White cites certain cases which hold, as to the specific crime presented, that moral turpitude does not exist.7 Drawing from the cases he cites, White argues that an element of the crime must involve dishonesty or significant injury to another person for moral turpitude to exist. Therefore, White contends that because the intent to do serious injury to a person or a likelihood of serious injury resulting to a person is not an element of the crime of shooting into an inhabited dwelling, the crime does not involve moral turpitude.
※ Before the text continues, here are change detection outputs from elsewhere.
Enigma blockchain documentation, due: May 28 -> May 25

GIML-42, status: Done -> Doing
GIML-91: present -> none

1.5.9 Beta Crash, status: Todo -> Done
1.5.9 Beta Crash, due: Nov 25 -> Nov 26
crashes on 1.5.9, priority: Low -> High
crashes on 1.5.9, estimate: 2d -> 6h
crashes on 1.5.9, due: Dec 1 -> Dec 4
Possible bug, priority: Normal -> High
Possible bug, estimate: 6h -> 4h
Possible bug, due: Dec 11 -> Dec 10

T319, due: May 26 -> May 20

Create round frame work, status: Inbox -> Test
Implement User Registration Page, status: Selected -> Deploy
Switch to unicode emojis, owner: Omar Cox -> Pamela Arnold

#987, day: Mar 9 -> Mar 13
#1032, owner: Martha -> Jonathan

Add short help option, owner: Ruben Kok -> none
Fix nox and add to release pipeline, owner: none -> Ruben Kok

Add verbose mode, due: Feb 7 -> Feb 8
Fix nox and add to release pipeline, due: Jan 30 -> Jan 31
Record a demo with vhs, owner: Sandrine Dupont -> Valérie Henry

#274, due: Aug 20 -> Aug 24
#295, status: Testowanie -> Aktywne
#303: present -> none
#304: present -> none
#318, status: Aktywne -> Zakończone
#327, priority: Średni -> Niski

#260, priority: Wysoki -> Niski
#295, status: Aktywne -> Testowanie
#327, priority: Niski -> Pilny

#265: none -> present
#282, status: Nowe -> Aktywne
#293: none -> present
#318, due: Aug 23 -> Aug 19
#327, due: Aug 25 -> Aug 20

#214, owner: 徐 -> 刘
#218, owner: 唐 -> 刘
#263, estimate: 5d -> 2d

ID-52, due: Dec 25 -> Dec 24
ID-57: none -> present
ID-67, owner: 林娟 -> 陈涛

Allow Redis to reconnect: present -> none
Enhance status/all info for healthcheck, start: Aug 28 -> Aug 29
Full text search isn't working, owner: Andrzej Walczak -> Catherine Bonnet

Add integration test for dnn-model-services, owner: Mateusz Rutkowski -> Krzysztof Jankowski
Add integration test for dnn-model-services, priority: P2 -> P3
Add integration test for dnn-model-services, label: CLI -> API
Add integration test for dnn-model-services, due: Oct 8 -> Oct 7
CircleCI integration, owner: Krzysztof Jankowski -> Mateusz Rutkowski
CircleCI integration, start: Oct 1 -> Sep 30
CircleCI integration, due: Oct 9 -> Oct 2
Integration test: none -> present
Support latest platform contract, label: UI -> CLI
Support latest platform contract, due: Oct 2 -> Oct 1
However, in People v. Lang (1989) 49 Cal.3d 991, 1010, 264 Cal.Rptr. 386, 782 P.2d 627, the Supreme Court held that escape by a convicted felon without force is a crime involving moral turpitude because it necessarily involves some form of stealth, deceit, or breach of trust and the potential for violence when an escaped felon is recaptured. Moral turpitude was found even though an injury to another or the likelihood of injury to another was not an element of the crime.
Although the least adjudicated elements of Penal Code section 246 do not require that an intent to injure or a likelihood of serious injury to another be present, there is always present a potential for violence in the commission of a violation of section 246. Penal Code section 246 is clearly a crime of moral turpitude.
The judgment is affirmed.
1. Naus was also convicted of certain weapons offenses not germane to this appeal.
FOOTNOTE. See footnote *, ante.
FOOTNOTE. See footnote *, ante.
5. Penal Code section 246 provides:“Any person who shall maliciously and willfully discharge a firearm at an inhabited dwelling house, occupied building, occupied motor vehicle, occupied aircraft, inhabited housecar, as defined in Section 362 of the Vehicle Code, or inhabited camper, as defined in Section 243 of the Vehicle Code, is guilty of a felony, and upon conviction shall be punished by imprisonment in the state prison for three, five, or seven years, or by imprisonment in the county jail for a term of not less than six months and not exceeding one year.“As used in this section, ‘inhabited’ means currently being used for dwelling purposes, whether occupied or not.”Although the above reflects the current version of Penal Code section 246, the statute in effect in 1978 was, for all purposes pertinent here, identical.
6. Actually, Garrett involved the prior conviction of conspiracy to possess an illegal weapon. However, the appellate court recognized the critical question was whether the “object of the conspiracy involved moral turpitude.” (195 Cal.App.3d at p. 799, 241 Cal.Rptr. 10.)
7. The cases cited are as follows: People v. Castro, supra, 38 Cal.3d 301, 317, 211 Cal.Rptr. 719, 696 P.2d 111, “simple” possession of drugs; People v. Solis, supra, 172 Cal.App.3d 877, 883, 218 Cal.Rptr. 469, involuntary manslaughter; People v. Mansfield, supra, 200 Cal.App.3d 82, 88–89, 245 Cal.Rptr. 800, battery; People v. Thomas, supra, 206 Cal.App.3d 689, 694, 254 Cal.Rptr. 15, “simple” assault; People v. Cornelio (1989) 207 Cal.App.3d 1580, 1584–1585, 255 Cal.Rptr. 775, “simple” false imprisonment.
BUCKLEY, Associate Justice.
STONE (W.A.), Acting P.J., and DIBIASO, J., concur.